:: GIVEN PASSAGE ::
━━━

LJ uses a system called TheSchwartz (the name is actually not one but two semi-elaborate in-jokes) for this stuff. Dopplr uses ActiveMQ I believe and Flickr use their own internal system.

TheSchwartz is fantastic. It scales for a start. And it runs off a database so it's easy to set up and admin (since you already presumably have a database running your site).

Tom Insam (who works at Dopplr and is somewhat of a mad genius even if he does have girly long hair) recently pondered about having a really simple, database backed message queue that used STOMP as its interface. Then, when you got really big, you could switch over transparently to using one of the big boy queues.

"Hmm," thinks I, "I wonder how hard it would be to make a STOMP interface to TheSchwartz"

So I started hacking on a generic STOMP sever with every intention of just do a very simple layer over the top of TheSchwartz.

Then generic layer took all of, ooh, about 30 minutes to write.

What I should have done then is then write TheSchwartz specific layer which would probably have only taken another half an hour or so.

Instead I started sketching out in my head how you'd write a real proper PubSub message broker.

A couple of hours later I'd done most of it - only stopping when the dev machine I was testing on suffered a prolonged power outage.

So here we go.

This contains both the generic layer (the simple bit) and the actual broker (the tricky bit).

How it works is that a Parent server starts up and starts listening. When a new STOMP client connects it fork()s off a child which listens for new STOMP frames and reacts accordingly.

The clever bit is when a message comes in. The Child serialises the frame and sends it via a socket pair to the Parent. Then parent then sends it back down via another socket pair to all the Children. The Children then decide whether or not to send it to their Client depending on what SUBSCRIBE frames they've received.

Queues (first come, first served) are a bit more complicated than Topic (broadcast) messages though.

In that case the Parent also creates a semaphore and the Child then tests to see if their the first to decrement it. If they are then they send the message. The last Child to check removes the Semaphore.

Now, don't get me wrong - this is very, very alpha quality at the moment - I'm pretty sure the queue implementation is duff and also that it's liable to fork() bomb your machine at a moment's notice but it shouldn't be too hard to clean up.

━━━

[People photos with keypoint annotations]
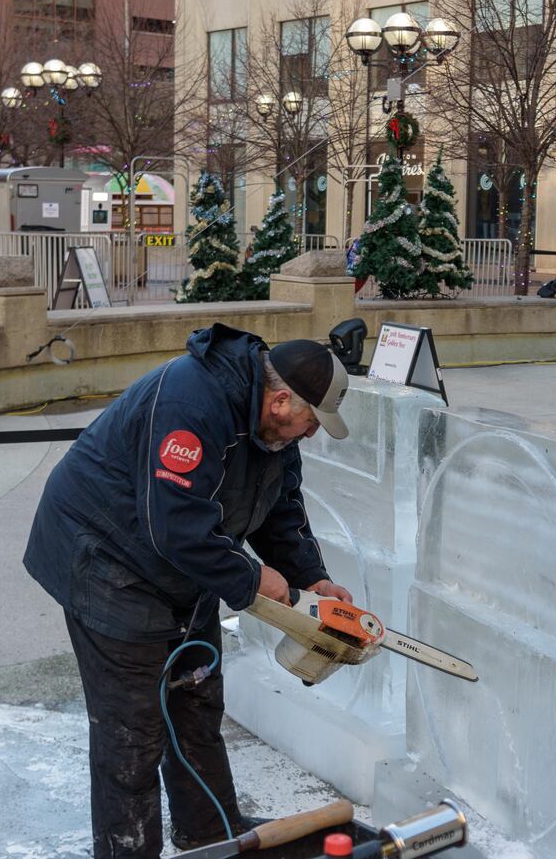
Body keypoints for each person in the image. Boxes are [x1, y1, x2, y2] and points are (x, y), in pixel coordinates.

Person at [23, 324, 353, 859]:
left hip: (185, 565)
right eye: (312, 421)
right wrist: (252, 580)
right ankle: (128, 852)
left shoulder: (276, 431)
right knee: (133, 731)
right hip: (107, 560)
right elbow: (175, 524)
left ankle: (209, 832)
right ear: (281, 400)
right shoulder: (190, 403)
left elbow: (280, 507)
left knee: (196, 701)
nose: (312, 433)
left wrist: (310, 578)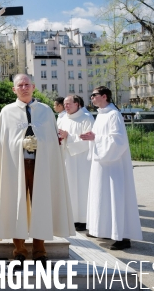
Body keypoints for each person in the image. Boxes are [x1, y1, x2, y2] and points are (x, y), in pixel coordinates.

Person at [0, 74, 74, 269]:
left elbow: (53, 142)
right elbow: (2, 142)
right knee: (16, 204)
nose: (24, 87)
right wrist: (20, 143)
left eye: (27, 84)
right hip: (15, 166)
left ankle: (40, 251)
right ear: (14, 89)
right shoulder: (7, 112)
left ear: (34, 87)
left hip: (41, 166)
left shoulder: (45, 111)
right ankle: (19, 251)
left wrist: (40, 143)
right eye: (20, 85)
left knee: (41, 205)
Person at [80, 86, 142, 250]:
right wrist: (92, 138)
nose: (91, 98)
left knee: (115, 197)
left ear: (105, 96)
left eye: (94, 95)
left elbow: (119, 140)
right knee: (102, 196)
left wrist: (96, 138)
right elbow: (100, 137)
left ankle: (122, 236)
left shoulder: (114, 115)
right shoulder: (101, 115)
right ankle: (106, 229)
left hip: (113, 165)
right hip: (101, 164)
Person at [57, 95, 94, 232]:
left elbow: (88, 140)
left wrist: (69, 137)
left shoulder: (86, 118)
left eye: (69, 104)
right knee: (69, 188)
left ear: (77, 104)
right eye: (65, 104)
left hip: (81, 160)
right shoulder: (63, 118)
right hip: (67, 158)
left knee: (81, 189)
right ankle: (71, 218)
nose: (65, 106)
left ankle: (83, 220)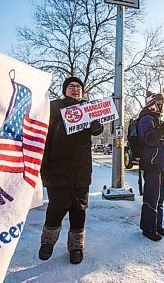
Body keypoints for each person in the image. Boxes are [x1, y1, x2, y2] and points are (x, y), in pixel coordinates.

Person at [39, 76, 103, 264]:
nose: (75, 89)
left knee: (79, 210)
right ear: (65, 90)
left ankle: (76, 246)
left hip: (81, 170)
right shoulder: (53, 107)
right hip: (57, 168)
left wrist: (96, 126)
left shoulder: (89, 109)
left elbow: (97, 130)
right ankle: (47, 242)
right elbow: (43, 131)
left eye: (78, 87)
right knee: (56, 208)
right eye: (71, 86)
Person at [137, 91, 164, 241]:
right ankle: (148, 228)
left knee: (160, 198)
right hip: (151, 164)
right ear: (150, 103)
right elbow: (150, 139)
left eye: (162, 102)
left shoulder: (158, 119)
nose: (161, 104)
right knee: (151, 198)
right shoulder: (146, 119)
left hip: (160, 164)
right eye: (158, 102)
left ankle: (157, 225)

━━━

:: WORK REQUIRED ::
Recast the paragraph of the passage above that begins "The clever bit is when a message comes in" as a short list of steps, keeping its main facts.

:: SOLUTION ::
- When a message comes in, the Child serializes the frame and sends it to the Parent through a socket pair.
- The Parent sends it back to all the Children through another socket pair.
- Each Child decides whether to send it to its Client based on the SUBSCRIBE frames it has received.